Federal investigators of the New York train crash said Tuesday that they did not find mechanical errors in the commuter cars that crashed on Sunday. Attention is focusing on the driver.

Mark Lennihan/AP
A Metro-North passenger train lays on its side after derailing in the Bronx borough of New York Sunday.

As the National Transportation Safety Board’s investigation into the Sunday derailing of a Metro-North train continues, the possibility of mechanical error as a cause is slowly being ruled out.

The NTSB’s preliminary investigations revealed there were no anomalies in the train’s brake performance, and there was no indication that the brake systems were not functioning properly, said NTSB member Earl Weener during a Tuesday afternoon press conference.

The train’s driver, William Rockefeller, who was injured in the crash, told investigators that he “lost focus” and went into a daze shortly before the crash, according to a Reuters report on Tuesday. A second source also said Mr. Rockefeller went into a “highway hypnosis” before the crash took place.

The Metro-North train went hurling off its tracks at 82 m.p.h. in an area where the speed limit is 30 m.p.h.

Whatever the findings on the cause of the crash, the engineer could be faulted for the train's speed alone, said New York Gov. Andrew Cuomo.

"Certainly, we want to make sure that that operator is disciplined in an appropriate way. There's such a gross deviation from the norm," Governor Cuomo said on Tuesday, according to a report by the Associated Press.

Crew members, including Rockefeller, are being interviewed on Tuesday, and initial breathalyzer tests came back negative for all crew members, according to federal investigators. The results of drug tests are still pending.

Rockefeller worked for Metro-North for 15 years and has been an engineer for 10 of those years. Rockefeller had worked on his route – running from Poughkeepsie, N.Y., to Grand Central Terminal in New York City – full-time since November, according to Mr. Weener.

When Rockefeller clocked in on Sunday morning at 5:04 a.m., it was the second day of his five-day workweek. The engineer was scheduled to make two round trips each day and typically worked nine-hour days, Weener said.

The Federal Railroad Administration instituted new regulations on working hours in April 2012 to “minimize the fatigue factor,” tightening the number of hours and days commuter-rail employees can work.

The NTSB said its investigation will continue for weeks, possibly months, and the organization has not yet found a definite cause for the train’s derailment.

The New York Police Department is conducting its own investigation with help from the Bronx district attorney’s office, in the event the derailment becomes a criminal case.

"Once the NTSB is done with their investigation and Billy [Rockefeller] is finished with his interview, it will be quite evident that there was no criminal intent with the operation of his train," said Anthony Bottalico, executive director of the rail employees’ union.

Rockefeller, who has never been disciplined for job performance as a train driver, has hired a defense lawyer, Jeffery Chartier, according to Reuters. 

Four people were killed, and more than 60 were injured when the train derailed. 

Sunday’s accident is the second on the Metro-North line in six months and occurred about 2,000 feet from where the previous crash happened.
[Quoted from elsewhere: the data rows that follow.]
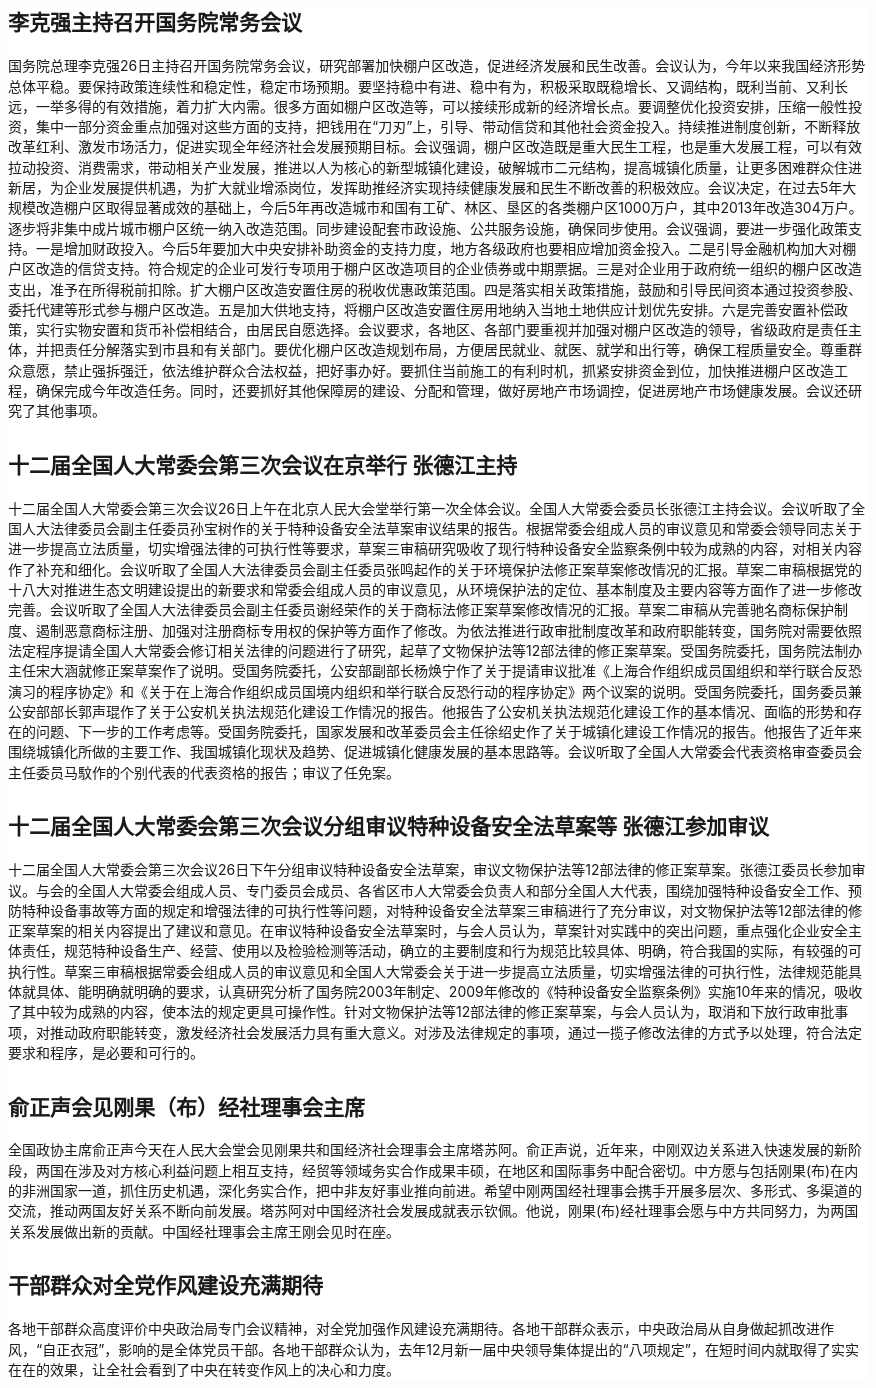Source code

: 
## 李克强主持召开国务院常务会议


国务院总理李克强26日主持召开国务院常务会议，研究部署加快棚户区改造，促进经济发展和民生改善。会议认为，今年以来我国经济形势总体平稳。要保持政策连续性和稳定性，稳定市场预期。要坚持稳中有进、稳中有为，积极采取既稳增长、又调结构，既利当前、又利长远，一举多得的有效措施，着力扩大内需。很多方面如棚户区改造等，可以接续形成新的经济增长点。要调整优化投资安排，压缩一般性投资，集中一部分资金重点加强对这些方面的支持，把钱用在“刀刃”上，引导、带动信贷和其他社会资金投入。持续推进制度创新，不断释放改革红利、激发市场活力，促进实现全年经济社会发展预期目标。会议强调，棚户区改造既是重大民生工程，也是重大发展工程，可以有效拉动投资、消费需求，带动相关产业发展，推进以人为核心的新型城镇化建设，破解城市二元结构，提高城镇化质量，让更多困难群众住进新居，为企业发展提供机遇，为扩大就业增添岗位，发挥助推经济实现持续健康发展和民生不断改善的积极效应。会议决定，在过去5年大规模改造棚户区取得显著成效的基础上，今后5年再改造城市和国有工矿、林区、垦区的各类棚户区1000万户，其中2013年改造304万户。逐步将非集中成片城市棚户区统一纳入改造范围。同步建设配套市政设施、公共服务设施，确保同步使用。会议强调，要进一步强化政策支持。一是增加财政投入。今后5年要加大中央安排补助资金的支持力度，地方各级政府也要相应增加资金投入。二是引导金融机构加大对棚户区改造的信贷支持。符合规定的企业可发行专项用于棚户区改造项目的企业债券或中期票据。三是对企业用于政府统一组织的棚户区改造支出，准予在所得税前扣除。扩大棚户区改造安置住房的税收优惠政策范围。四是落实相关政策措施，鼓励和引导民间资本通过投资参股、委托代建等形式参与棚户区改造。五是加大供地支持，将棚户区改造安置住房用地纳入当地土地供应计划优先安排。六是完善安置补偿政策，实行实物安置和货币补偿相结合，由居民自愿选择。会议要求，各地区、各部门要重视并加强对棚户区改造的领导，省级政府是责任主体，并把责任分解落实到市县和有关部门。要优化棚户区改造规划布局，方便居民就业、就医、就学和出行等，确保工程质量安全。尊重群众意愿，禁止强拆强迁，依法维护群众合法权益，把好事办好。要抓住当前施工的有利时机，抓紧安排资金到位，加快推进棚户区改造工程，确保完成今年改造任务。同时，还要抓好其他保障房的建设、分配和管理，做好房地产市场调控，促进房地产市场健康发展。会议还研究了其他事项。


## 十二届全国人大常委会第三次会议在京举行 张德江主持


十二届全国人大常委会第三次会议26日上午在北京人民大会堂举行第一次全体会议。全国人大常委会委员长张德江主持会议。会议听取了全国人大法律委员会副主任委员孙宝树作的关于特种设备安全法草案审议结果的报告。根据常委会组成人员的审议意见和常委会领导同志关于进一步提高立法质量，切实增强法律的可执行性等要求，草案三审稿研究吸收了现行特种设备安全监察条例中较为成熟的内容，对相关内容作了补充和细化。会议听取了全国人大法律委员会副主任委员张鸣起作的关于环境保护法修正案草案修改情况的汇报。草案二审稿根据党的十八大对推进生态文明建设提出的新要求和常委会组成人员的审议意见，从环境保护法的定位、基本制度及主要内容等方面作了进一步修改完善。会议听取了全国人大法律委员会副主任委员谢经荣作的关于商标法修正案草案修改情况的汇报。草案二审稿从完善驰名商标保护制度、遏制恶意商标注册、加强对注册商标专用权的保护等方面作了修改。为依法推进行政审批制度改革和政府职能转变，国务院对需要依照法定程序提请全国人大常委会修订相关法律的问题进行了研究，起草了文物保护法等12部法律的修正案草案。受国务院委托，国务院法制办主任宋大涵就修正案草案作了说明。受国务院委托，公安部副部长杨焕宁作了关于提请审议批准《上海合作组织成员国组织和举行联合反恐演习的程序协定》和《关于在上海合作组织成员国境内组织和举行联合反恐行动的程序协定》两个议案的说明。受国务院委托，国务委员兼公安部部长郭声琨作了关于公安机关执法规范化建设工作情况的报告。他报告了公安机关执法规范化建设工作的基本情况、面临的形势和存在的问题、下一步的工作考虑等。受国务院委托，国家发展和改革委员会主任徐绍史作了关于城镇化建设工作情况的报告。他报告了近年来围绕城镇化所做的主要工作、我国城镇化现状及趋势、促进城镇化健康发展的基本思路等。会议听取了全国人大常委会代表资格审查委员会主任委员马馼作的个别代表的代表资格的报告；审议了任免案。


## 十二届全国人大常委会第三次会议分组审议特种设备安全法草案等 张德江参加审议


十二届全国人大常委会第三次会议26日下午分组审议特种设备安全法草案，审议文物保护法等12部法律的修正案草案。张德江委员长参加审议。与会的全国人大常委会组成人员、专门委员会成员、各省区市人大常委会负责人和部分全国人大代表，围绕加强特种设备安全工作、预防特种设备事故等方面的规定和增强法律的可执行性等问题，对特种设备安全法草案三审稿进行了充分审议，对文物保护法等12部法律的修正案草案的相关内容提出了建议和意见。在审议特种设备安全法草案时，与会人员认为，草案针对实践中的突出问题，重点强化企业安全主体责任，规范特种设备生产、经营、使用以及检验检测等活动，确立的主要制度和行为规范比较具体、明确，符合我国的实际，有较强的可执行性。草案三审稿根据常委会组成人员的审议意见和全国人大常委会关于进一步提高立法质量，切实增强法律的可执行性，法律规范能具体就具体、能明确就明确的要求，认真研究分析了国务院2003年制定、2009年修改的《特种设备安全监察条例》实施10年来的情况，吸收了其中较为成熟的内容，使本法的规定更具可操作性。针对文物保护法等12部法律的修正案草案，与会人员认为，取消和下放行政审批事项，对推动政府职能转变，激发经济社会发展活力具有重大意义。对涉及法律规定的事项，通过一揽子修改法律的方式予以处理，符合法定要求和程序，是必要和可行的。


## 俞正声会见刚果（布）经社理事会主席


全国政协主席俞正声今天在人民大会堂会见刚果共和国经济社会理事会主席塔苏阿。俞正声说，近年来，中刚双边关系进入快速发展的新阶段，两国在涉及对方核心利益问题上相互支持，经贸等领域务实合作成果丰硕，在地区和国际事务中配合密切。中方愿与包括刚果(布)在内的非洲国家一道，抓住历史机遇，深化务实合作，把中非友好事业推向前进。希望中刚两国经社理事会携手开展多层次、多形式、多渠道的交流，推动两国友好关系不断向前发展。塔苏阿对中国经济社会发展成就表示钦佩。他说，刚果(布)经社理事会愿与中方共同努力，为两国关系发展做出新的贡献。中国经社理事会主席王刚会见时在座。


## 干部群众对全党作风建设充满期待


各地干部群众高度评价中央政治局专门会议精神，对全党加强作风建设充满期待。各地干部群众表示，中央政治局从自身做起抓改进作风，“自正衣冠”，影响的是全体党员干部。各地干部群众认为，去年12月新一届中央领导集体提出的“八项规定”，在短时间内就取得了实实在在的效果，让全社会看到了中央在转变作风上的决心和力度。
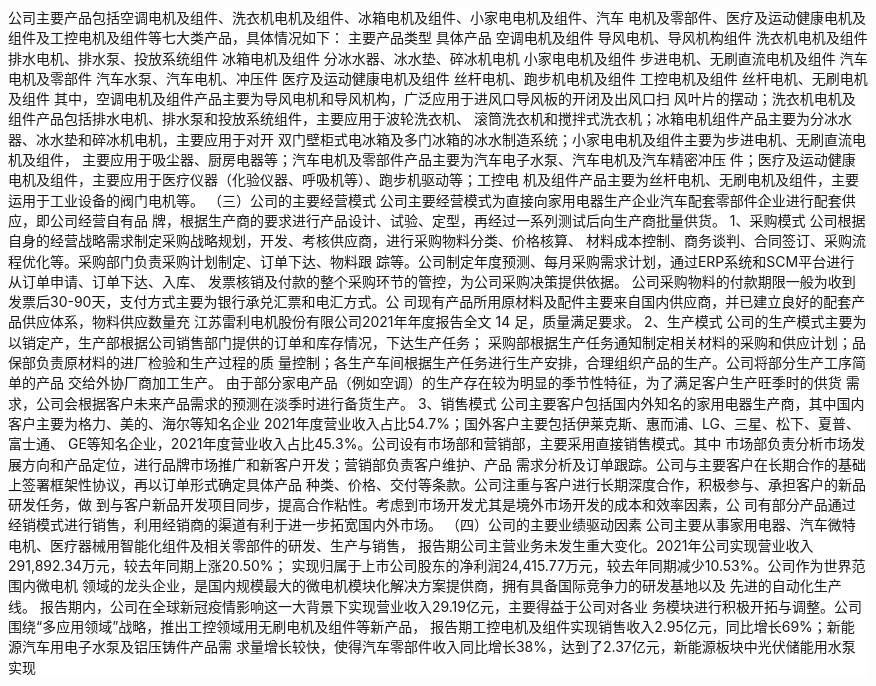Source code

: 公司主要产品包括空调电机及组件、洗衣机电机及组件、冰箱电机及组件、小家电电机及组件、汽车
电机及零部件、医疗及运动健康电机及组件及工控电机及组件等七大类产品，具体情况如下：
主要产品类型
具体产品
空调电机及组件
导风电机、导风机构组件
洗衣机电机及组件
排水电机、排水泵、投放系统组件
冰箱电机及组件
分冰水器、冰水垫、碎冰机电机
小家电电机及组件
步进电机、无刷直流电机及组件
汽车电机及零部件
汽车水泵、汽车电机、冲压件
医疗及运动健康电机及组件
丝杆电机、跑步机电机及组件
工控电机及组件
丝杆电机、无刷电机及组件
其中，空调电机及组件产品主要为导风电机和导风机构，广泛应用于进风口导风板的开闭及出风口扫
风叶片的摆动；洗衣机电机及组件产品包括排水电机、排水泵和投放系统组件，主要应用于波轮洗衣机、
滚筒洗衣机和搅拌式洗衣机；冰箱电机组件产品主要为分冰水器、冰水垫和碎冰机电机，主要应用于对开
双门壁柜式电冰箱及多门冰箱的冰水制造系统；小家电电机及组件主要为步进电机、无刷直流电机及组件，
主要应用于吸尘器、厨房电器等；汽车电机及零部件产品主要为汽车电子水泵、汽车电机及汽车精密冲压
件；医疗及运动健康电机及组件，主要应用于医疗仪器（化验仪器、呼吸机等）、跑步机驱动等；工控电
机及组件产品主要为丝杆电机、无刷电机及组件，主要运用于工业设备的阀门电机等。
（三）公司的主要经营模式
公司主要经营模式为直接向家用电器生产企业汽车配套零部件企业进行配套供应，即公司经营自有品
牌，根据生产商的要求进行产品设计、试验、定型，再经过一系列测试后向生产商批量供货。
1、采购模式
公司根据自身的经营战略需求制定采购战略规划，开发、考核供应商，进行采购物料分类、价格核算、
材料成本控制、商务谈判、合同签订、采购流程优化等。采购部门负责采购计划制定、订单下达、物料跟
踪等。公司制定年度预测、每月采购需求计划，通过ERP系统和SCM平台进行从订单申请、订单下达、入库、
发票核销及付款的整个采购环节的管控，为公司采购决策提供依据。
公司采购物料的付款期限一般为收到发票后30-90天，支付方式主要为银行承兑汇票和电汇方式。公
司现有产品所用原材料及配件主要来自国内供应商，并已建立良好的配套产品供应体系，物料供应数量充
江苏雷利电机股份有限公司2021年年度报告全文
14
足，质量满足要求。
2、生产模式
公司的生产模式主要为以销定产，生产部根据公司销售部门提供的订单和库存情况，下达生产任务；
采购部根据生产任务通知制定相关材料的采购和供应计划；品保部负责原材料的进厂检验和生产过程的质
量控制；各生产车间根据生产任务进行生产安排，合理组织产品的生产。公司将部分生产工序简单的产品
交给外协厂商加工生产。
由于部分家电产品（例如空调）的生产存在较为明显的季节性特征，为了满足客户生产旺季时的供货
需求，公司会根据客户未来产品需求的预测在淡季时进行备货生产。
3、销售模式
公司主要客户包括国内外知名的家用电器生产商，其中国内客户主要为格力、美的、海尔等知名企业
2021年度营业收入占比54.7%；国外客户主要包括伊莱克斯、惠而浦、LG、三星、松下、夏普、富士通、
GE等知名企业，2021年度营业收入占比45.3%。公司设有市场部和营销部，主要采用直接销售模式。其中
市场部负责分析市场发展方向和产品定位，进行品牌市场推广和新客户开发；营销部负责客户维护、产品
需求分析及订单跟踪。公司与主要客户在长期合作的基础上签署框架性协议，再以订单形式确定具体产品
种类、价格、交付等条款。公司注重与客户进行长期深度合作，积极参与、承担客户的新品研发任务，做
到与客户新品开发项目同步，提高合作粘性。考虑到市场开发尤其是境外市场开发的成本和效率因素，公
司有部分产品通过经销模式进行销售，利用经销商的渠道有利于进一步拓宽国内外市场。
（四）公司的主要业绩驱动因素
公司主要从事家用电器、汽车微特电机、医疗器械用智能化组件及相关零部件的研发、生产与销售，
报告期公司主营业务未发生重大变化。2021年公司实现营业收入291,892.34万元，较去年同期上涨20.50%；
实现归属于上市公司股东的净利润24,415.77万元，较去年同期减少10.53%。公司作为世界范围内微电机
领域的龙头企业，是国内规模最大的微电机模块化解决方案提供商，拥有具备国际竞争力的研发基地以及
先进的自动化生产线。
报告期内，公司在全球新冠疫情影响这一大背景下实现营业收入29.19亿元，主要得益于公司对各业
务模块进行积极开拓与调整。公司围绕“多应用领域”战略，推出工控领域用无刷电机及组件等新产品，
报告期工控电机及组件实现销售收入2.95亿元，同比增长69%；新能源汽车用电子水泵及铝压铸件产品需
求量增长较快，使得汽车零部件收入同比增长38%，达到了2.37亿元，新能源板块中光伏储能用水泵实现
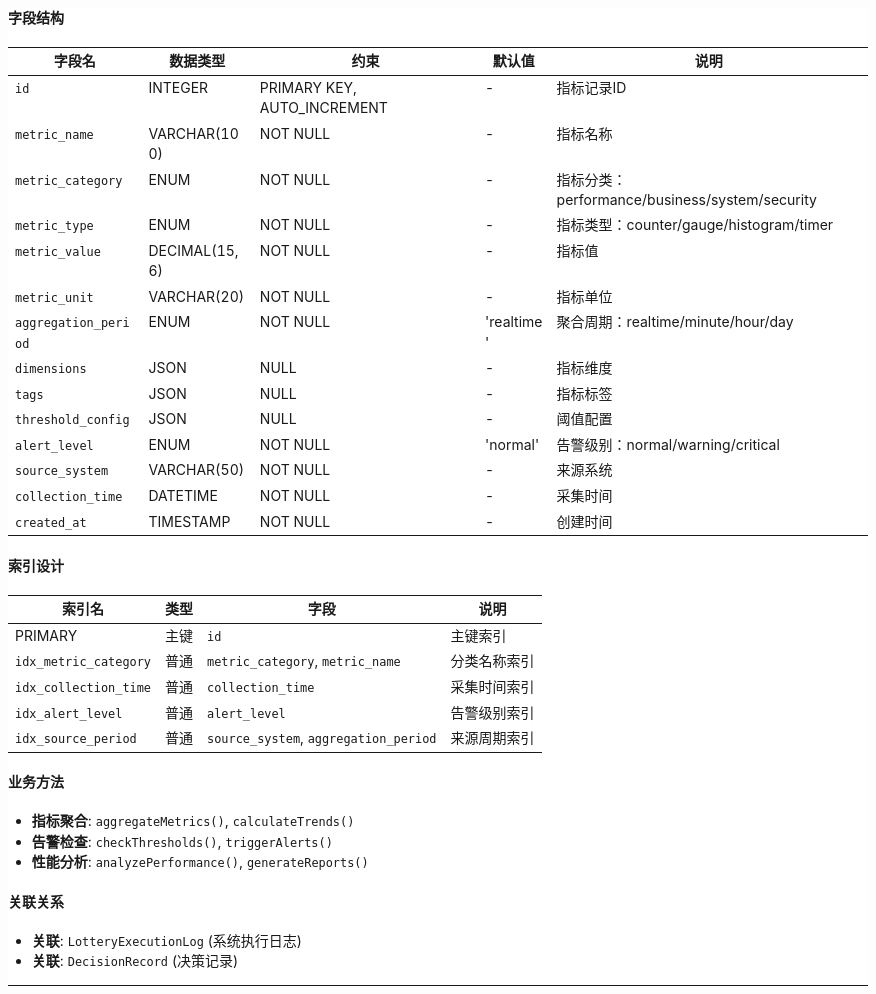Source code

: #### 字段结构

| 字段名 | 数据类型 | 约束 | 默认值 | 说明 |
|-------|---------|-----|-------|------|
| `id` | INTEGER | PRIMARY KEY, AUTO_INCREMENT | - | 指标记录ID |
| `metric_name` | VARCHAR(100) | NOT NULL | - | 指标名称 |
| `metric_category` | ENUM | NOT NULL | - | 指标分类：performance/business/system/security |
| `metric_type` | ENUM | NOT NULL | - | 指标类型：counter/gauge/histogram/timer |
| `metric_value` | DECIMAL(15,6) | NOT NULL | - | 指标值 |
| `metric_unit` | VARCHAR(20) | NOT NULL | - | 指标单位 |
| `aggregation_period` | ENUM | NOT NULL | 'realtime' | 聚合周期：realtime/minute/hour/day |
| `dimensions` | JSON | NULL | - | 指标维度 |
| `tags` | JSON | NULL | - | 指标标签 |
| `threshold_config` | JSON | NULL | - | 阈值配置 |
| `alert_level` | ENUM | NOT NULL | 'normal' | 告警级别：normal/warning/critical |
| `source_system` | VARCHAR(50) | NOT NULL | - | 来源系统 |
| `collection_time` | DATETIME | NOT NULL | - | 采集时间 |
| `created_at` | TIMESTAMP | NOT NULL | - | 创建时间 |

#### 索引设计

| 索引名 | 类型 | 字段 | 说明 |
|--------|-----|------|------|
| PRIMARY | 主键 | `id` | 主键索引 |
| `idx_metric_category` | 普通 | `metric_category`, `metric_name` | 分类名称索引 |
| `idx_collection_time` | 普通 | `collection_time` | 采集时间索引 |
| `idx_alert_level` | 普通 | `alert_level` | 告警级别索引 |
| `idx_source_period` | 普通 | `source_system`, `aggregation_period` | 来源周期索引 |

#### 业务方法

- **指标聚合**: `aggregateMetrics()`, `calculateTrends()`
- **告警检查**: `checkThresholds()`, `triggerAlerts()`
- **性能分析**: `analyzePerformance()`, `generateReports()`

#### 关联关系

- **关联**: `LotteryExecutionLog` (系统执行日志)
- **关联**: `DecisionRecord` (决策记录)

---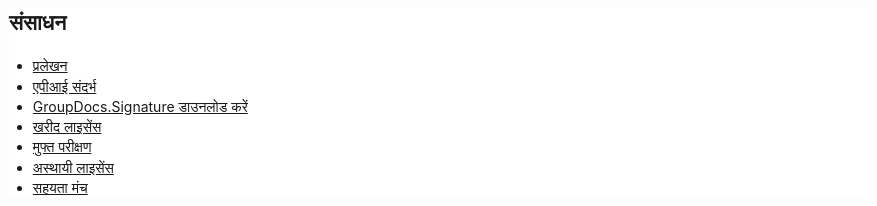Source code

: ## संसाधन
- [प्रलेखन](https://docs.groupdocs.com/signature/net/)
- [एपीआई संदर्भ](https://reference.groupdocs.com/signature/net/)
- [GroupDocs.Signature डाउनलोड करें](https://releases.groupdocs.com/signature/net/)
- [खरीद लाइसेंस](https://purchase.groupdocs.com/buy)
- [मुफ्त परीक्षण](https://releases.groupdocs.com/signature/net/)
- [अस्थायी लाइसेंस](https://purchase.groupdocs.com/temporary-license/)
- [सहयता मंच](https://forum.groupdocs.com/c/signature/)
In July, a CSX freight train carrying tons of garbage derailed.

The two crash sites both lie along a curve in the train tracks where the Hudson and Harlem Rivers meet in the Bronx near Spuyten Duyvil station. The area is a “slow zone” because of two tight curves that come in quick succession. In the area, the speed limit drops to 30 m.p.h., compared with 70 m.p.h. for the track well ahead of the curves.